# *PIC* Blatta (Shelfordella) lateralis / Shelfordella tartara



## Martin H. (Feb 5, 2004)

me too!


----------



## Navaros (Feb 5, 2004)

Cool pics Martin. Roaches are cool.


----------



## genious_gr (Aug 25, 2004)

bump



Hi martin,
What's that you are keeping them on?
Not much humidity right? And how hot do you keep them?


----------



## Nikos (Aug 26, 2004)

I think what Martin is using is good old musli.
I used to keep my colony without substrate but when i changed it to a thin layer of peat i had more reproduction rates.

I would suggest NOT to use musli if you cannot keep them VERY well ventilated since mold will occure.

Not much humidity is needed (20-30%) and the hoter you keep them, the faster they reproduce.

I've noticed that if you keep the oothekas hot and little bit more humid than the rest of the colony they emerge faster and with more success ratio.

They don't climb glass or smooth plastic, they don't smell and they make great feeders but the only drawback for not keeping them is the fact that they ARE roaches...
ahhh if only they were beetles....


----------



## danread (Aug 26, 2004)

I've just managed to get a small starter colony of these. What have you found the breeding rate to be like? I had heard they are really prolific, are they comparable to lobster roaches in terms of breeding rate? I like the look of them as feeders, the fact the don't climb is great, and they are almost the exact same size as crickets, great for my lizards.


----------



## Nikos (Aug 26, 2004)

sorry but I have no idea about lobster roaches since I don't own any. 
However I can describe how fast tartaras breed in 2 words: like hell!


----------



## danread (Aug 26, 2004)

vardoulas said:
			
		

> sorry but I have no idea about lobster roaches since I don't own any.
> However I can describe how fast tartaras breed in 2 words: like hell!

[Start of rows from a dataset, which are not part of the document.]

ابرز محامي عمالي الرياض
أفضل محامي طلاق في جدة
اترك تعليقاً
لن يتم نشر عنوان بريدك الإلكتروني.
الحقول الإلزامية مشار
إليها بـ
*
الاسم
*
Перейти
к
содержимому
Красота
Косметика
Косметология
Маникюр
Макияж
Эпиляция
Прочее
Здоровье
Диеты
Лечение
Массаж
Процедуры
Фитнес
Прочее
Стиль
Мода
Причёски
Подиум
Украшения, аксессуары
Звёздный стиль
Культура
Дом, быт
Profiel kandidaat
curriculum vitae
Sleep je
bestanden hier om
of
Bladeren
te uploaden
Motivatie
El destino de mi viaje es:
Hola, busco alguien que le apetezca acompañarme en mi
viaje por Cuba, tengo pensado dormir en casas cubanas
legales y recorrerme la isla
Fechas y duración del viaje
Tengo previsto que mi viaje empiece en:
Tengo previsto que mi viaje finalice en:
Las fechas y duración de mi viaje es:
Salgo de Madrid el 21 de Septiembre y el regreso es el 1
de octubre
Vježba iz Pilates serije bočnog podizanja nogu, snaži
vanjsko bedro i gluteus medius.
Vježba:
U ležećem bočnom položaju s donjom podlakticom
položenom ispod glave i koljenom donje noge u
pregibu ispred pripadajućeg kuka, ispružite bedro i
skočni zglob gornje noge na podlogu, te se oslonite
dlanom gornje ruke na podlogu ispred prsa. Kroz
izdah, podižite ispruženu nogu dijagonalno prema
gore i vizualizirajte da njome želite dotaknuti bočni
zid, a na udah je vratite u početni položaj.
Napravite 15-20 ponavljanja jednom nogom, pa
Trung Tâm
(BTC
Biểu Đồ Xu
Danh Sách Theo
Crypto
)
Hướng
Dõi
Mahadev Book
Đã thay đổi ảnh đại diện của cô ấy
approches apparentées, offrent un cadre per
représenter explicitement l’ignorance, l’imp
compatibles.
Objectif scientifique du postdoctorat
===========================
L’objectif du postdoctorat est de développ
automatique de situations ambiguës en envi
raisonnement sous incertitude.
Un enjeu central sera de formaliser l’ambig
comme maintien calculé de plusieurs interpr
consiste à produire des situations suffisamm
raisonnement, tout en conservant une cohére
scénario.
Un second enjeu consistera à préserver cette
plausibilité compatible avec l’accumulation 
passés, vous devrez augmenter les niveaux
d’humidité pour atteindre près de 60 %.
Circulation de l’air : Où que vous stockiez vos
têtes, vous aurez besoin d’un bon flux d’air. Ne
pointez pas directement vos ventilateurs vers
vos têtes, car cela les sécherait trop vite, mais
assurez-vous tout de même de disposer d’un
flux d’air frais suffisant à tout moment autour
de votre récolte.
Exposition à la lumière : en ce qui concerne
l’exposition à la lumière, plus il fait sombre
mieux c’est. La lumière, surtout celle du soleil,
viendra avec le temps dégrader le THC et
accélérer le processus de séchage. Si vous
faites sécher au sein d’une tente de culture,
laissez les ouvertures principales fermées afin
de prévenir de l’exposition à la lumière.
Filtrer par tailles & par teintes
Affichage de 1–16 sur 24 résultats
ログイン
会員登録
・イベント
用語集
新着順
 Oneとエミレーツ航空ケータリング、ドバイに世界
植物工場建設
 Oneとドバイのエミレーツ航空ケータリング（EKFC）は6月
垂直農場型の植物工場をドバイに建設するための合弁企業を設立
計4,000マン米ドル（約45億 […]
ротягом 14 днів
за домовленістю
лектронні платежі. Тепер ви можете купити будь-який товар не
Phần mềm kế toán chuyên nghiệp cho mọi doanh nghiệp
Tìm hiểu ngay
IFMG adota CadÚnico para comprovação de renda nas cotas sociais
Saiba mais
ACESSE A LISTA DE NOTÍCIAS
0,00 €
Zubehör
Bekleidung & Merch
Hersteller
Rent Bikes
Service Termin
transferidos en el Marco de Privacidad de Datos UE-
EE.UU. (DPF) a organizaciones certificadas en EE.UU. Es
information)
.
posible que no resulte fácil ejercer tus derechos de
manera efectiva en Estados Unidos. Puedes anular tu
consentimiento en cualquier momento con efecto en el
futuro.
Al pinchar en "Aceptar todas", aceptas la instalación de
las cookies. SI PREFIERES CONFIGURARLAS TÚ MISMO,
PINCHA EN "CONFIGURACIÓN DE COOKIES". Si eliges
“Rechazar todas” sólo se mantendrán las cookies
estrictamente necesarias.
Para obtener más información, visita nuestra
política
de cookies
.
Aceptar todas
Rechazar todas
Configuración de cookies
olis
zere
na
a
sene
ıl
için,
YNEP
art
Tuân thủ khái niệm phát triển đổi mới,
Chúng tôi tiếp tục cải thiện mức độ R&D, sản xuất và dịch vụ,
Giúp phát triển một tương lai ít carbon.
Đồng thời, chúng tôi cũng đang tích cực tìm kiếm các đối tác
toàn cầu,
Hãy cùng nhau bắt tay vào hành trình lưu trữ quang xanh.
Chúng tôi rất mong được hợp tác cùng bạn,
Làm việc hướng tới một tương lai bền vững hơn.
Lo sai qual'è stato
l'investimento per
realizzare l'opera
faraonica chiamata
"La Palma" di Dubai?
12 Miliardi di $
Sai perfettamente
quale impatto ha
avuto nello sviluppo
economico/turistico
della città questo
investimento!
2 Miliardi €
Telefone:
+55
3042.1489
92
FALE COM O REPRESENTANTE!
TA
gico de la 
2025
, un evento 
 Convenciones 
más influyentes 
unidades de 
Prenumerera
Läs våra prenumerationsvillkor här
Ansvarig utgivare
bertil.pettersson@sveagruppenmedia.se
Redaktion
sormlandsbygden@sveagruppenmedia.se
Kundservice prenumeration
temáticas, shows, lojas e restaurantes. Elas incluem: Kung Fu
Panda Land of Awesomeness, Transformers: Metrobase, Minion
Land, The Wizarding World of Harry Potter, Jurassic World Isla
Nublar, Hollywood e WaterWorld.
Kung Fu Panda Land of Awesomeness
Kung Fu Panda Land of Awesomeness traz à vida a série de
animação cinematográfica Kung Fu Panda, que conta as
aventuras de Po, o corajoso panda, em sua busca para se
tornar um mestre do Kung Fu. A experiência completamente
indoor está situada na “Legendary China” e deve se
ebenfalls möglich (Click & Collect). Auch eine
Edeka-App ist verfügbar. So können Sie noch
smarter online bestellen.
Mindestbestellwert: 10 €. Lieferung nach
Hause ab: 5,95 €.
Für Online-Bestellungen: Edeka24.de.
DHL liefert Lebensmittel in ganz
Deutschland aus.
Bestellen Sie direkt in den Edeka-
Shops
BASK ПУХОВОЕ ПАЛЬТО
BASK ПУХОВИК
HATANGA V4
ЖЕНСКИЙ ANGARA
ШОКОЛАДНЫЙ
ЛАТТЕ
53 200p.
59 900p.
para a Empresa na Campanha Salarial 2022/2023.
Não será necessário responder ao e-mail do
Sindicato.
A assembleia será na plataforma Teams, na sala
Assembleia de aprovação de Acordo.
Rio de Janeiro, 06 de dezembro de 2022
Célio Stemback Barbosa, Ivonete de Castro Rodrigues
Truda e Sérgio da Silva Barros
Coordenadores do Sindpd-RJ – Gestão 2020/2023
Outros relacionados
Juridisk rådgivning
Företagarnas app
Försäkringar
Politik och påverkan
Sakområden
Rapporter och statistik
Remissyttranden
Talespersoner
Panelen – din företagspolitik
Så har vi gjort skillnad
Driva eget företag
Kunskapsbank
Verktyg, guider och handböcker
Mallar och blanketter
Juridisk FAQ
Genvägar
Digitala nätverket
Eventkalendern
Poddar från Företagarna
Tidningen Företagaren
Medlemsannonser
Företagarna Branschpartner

Excellent!    I'm suprised i hadn't heard of these being used as feeders more ofter, a roach that doesn't climb, and breeds fast, they seem to be ideal. I'm completely fedup of crickets, they die far too easily, and i'm sick of the sound of crickets that escape into my house, plus the fact they are too expensive.

How long does it take for the oothecas to hatch out with these roaches? And roughly how long does it take for these roaches to reach adult size after hatching?

Cheers,


----------



## genious_gr (Aug 26, 2004)

I'll second the "like hell" comment. Vardoulas gave me his collony that started with a few sub-adult roaches a couple of months ago. Now there are gazillions of little roaches in there. I'll post pics tomorrow and start keeping records about their growth rate.


----------



## Nikos (Aug 27, 2004)

oothekas hatch in about 2-3 weeks and I think that they reach adulthood in 3-4 months (depending on heat and food, i guess).


----------



## genious_gr (Aug 27, 2004)

As promised. The first pic is the one of the boxes, the one with the most ones, and the second is a detail. They are N' joying some grape.


----------



## genious_gr (Aug 28, 2004)

Martin H. said:
			
		

> Hi,
> 
> own experiences or where doe these 2-3 weeks come from?
> 
> ...


 Since he won't be online untill monday, and I can't wait for that, how long do you think they take to hatch?


----------



## danread (Sep 3, 2004)

Anyone? I'm really keen to know how long they take to hatch. My colony has laid about six or seven so far in the two weeks i've had them. A couple of them seem to have collapsed though. Do they need any special treatment? I thought them may be a bit dry, so i've put them on a dish of damp peat to see if that helps.

Cheers,


----------



## genious_gr (Sep 3, 2004)

I don't know cause I haven't had them long enough but vardoulas did mention that a little more humidity helps them hatch with better results.


----------